Many Quaker families have been involved in business in Ireland in the 350 years since the Religious Society of Friends (“Quakers”) came here.
Bewley’s was founded in 1840, initially as tea and coffee merchants. 1926 saw the incorporation of the familiar Bewley’s Oriental Cafés, where generations of Dubliners have enjoyed sticky buns, superb coffee, and much else. Victor Bewley, mentioned in the panel “Quakers in Action”, became chairman in the early 1930s. In 1972 he and his co-directors decided the company should no longer remain in private hands, and transferred it into a trust company owned by all employees. In 1986 it was acquired by the present owners.
W & R Jacob
W & R Jacob started as a small bakery in Waterford, but began making biscuits in quantity in Dublin in 1852. “Cream Crackers” were introduced in 1885, and “Jacob’s Biscuits” became one of the best known brand names in Ireland. By the early 1900s employment was above 1,300 and an unusually advanced welfare service was introduced for the staff. A second factory was opened in Liverpool in 1912. In 1948 the Jacob and Bewley families who by then were running the business floated it as a public company. It is now owned by a company named “Jacob Fruitfield” who still jealously guard the secret of how to put the figs in fig rolls! This company is now also a distributor of Bewley’s products.
Thomas Pim was chairman of the first Irish railway company that built the line from Dublin to Kingstown (now Dun Laoghaire). His brother James was also involved, as were a number of other Quaker families.
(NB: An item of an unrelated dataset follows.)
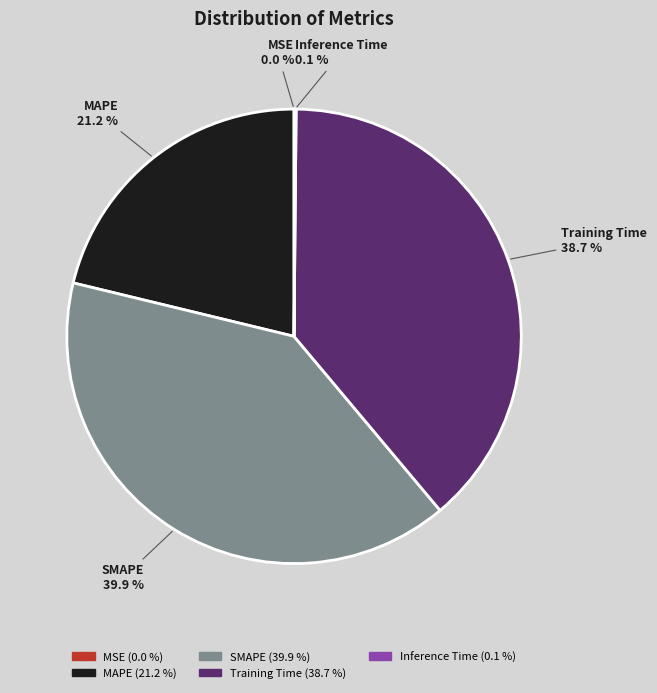

To the nearest percent, what is the average slice percentage?

20%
Among the Goodbody enterprises were flour milling, jute spinning and weaving, plastics, and the manufacture of tobacco products.
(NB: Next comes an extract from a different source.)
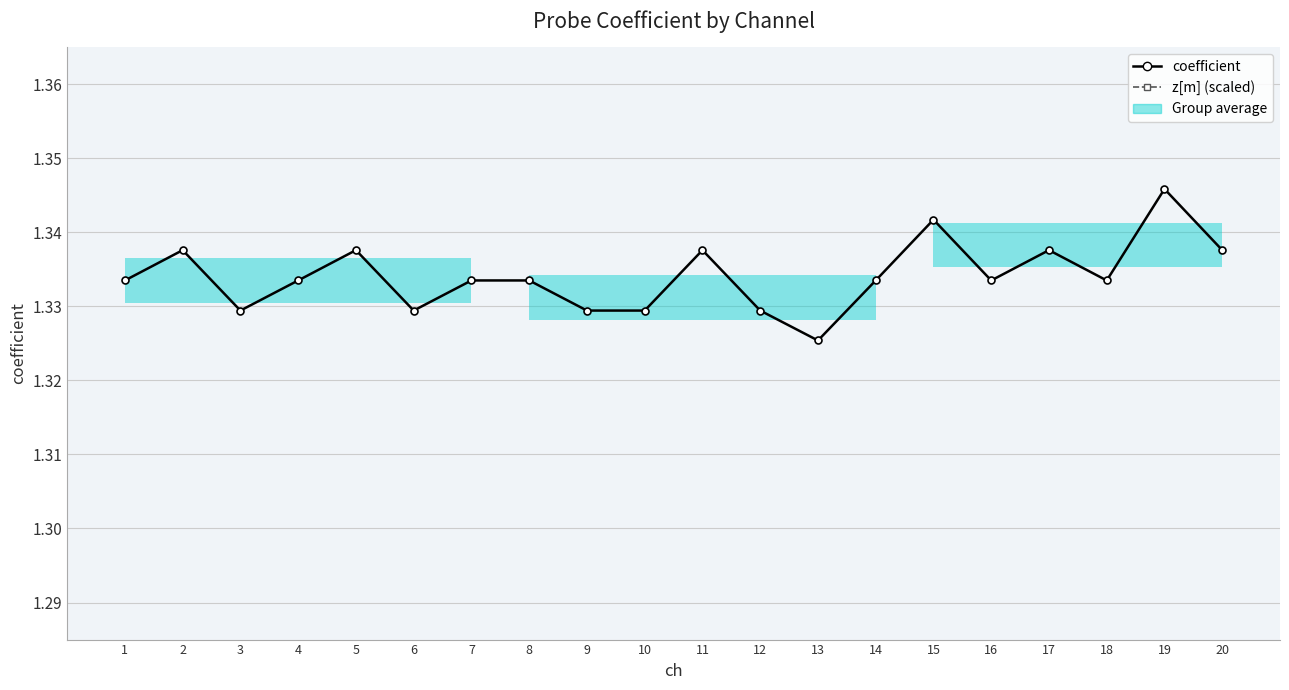

True or false: coefficient and z[m] (scaled) cross at least once.

False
Perhaps the Malcomsonswere the most remarkable. Their rise and fall between 1825 and 1877 is fascinating. David Malcomson was born in Ulster, but started his career as a miller in Clonmel, Co. Tipperary. He then decided there was a future for cotton spinning and weaving, and in 1825 built a cotton mill in Portlaw, Co. Waterford, which used water power from the Clodiagh, a tributary of the Suir. By the time he died in 1844 there were 1,800 workers, and the village of Portlaw that Malcomsons built for employees had a population of 4,351 by 1851. They founded the Neptune Iron Works, a shipyard, in Waterford in 1843, and by 1858 owned 70 ships. Sadly, the family members with business acumen died out, and by 1877 the businesses went bankrupt. Other Irish Quaker shipbuilders were White and Penrose in Waterford, Beale and Lecky in Cork and Bewley , Walpole and Webb in Dublin.
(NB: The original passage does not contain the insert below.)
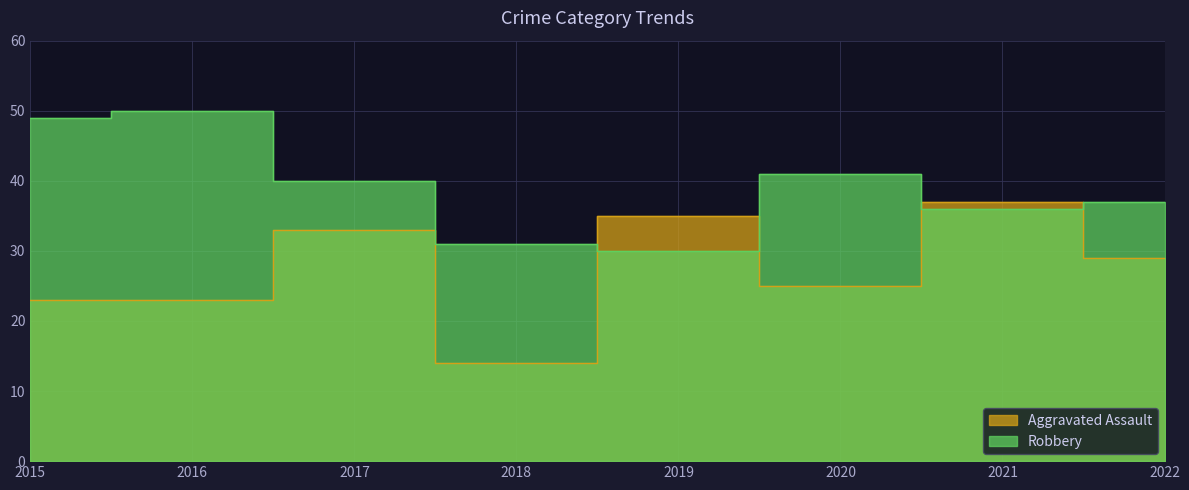

What is the value of the Aggravated Assault point at the 6th from the left?

25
In Ulster the Richardsons built a large damask linen mill in Bessbrook, near Newry, in the 1840s. They built a “model” village which was said to have “no pub, no pawnshop, no police”. This village, as well as the famous town of Bournville built by the Quaker family of Cadburys near Birmingham, and one built by the Rowntrees (also Quakers) near York owed their concept partly to Portlaw.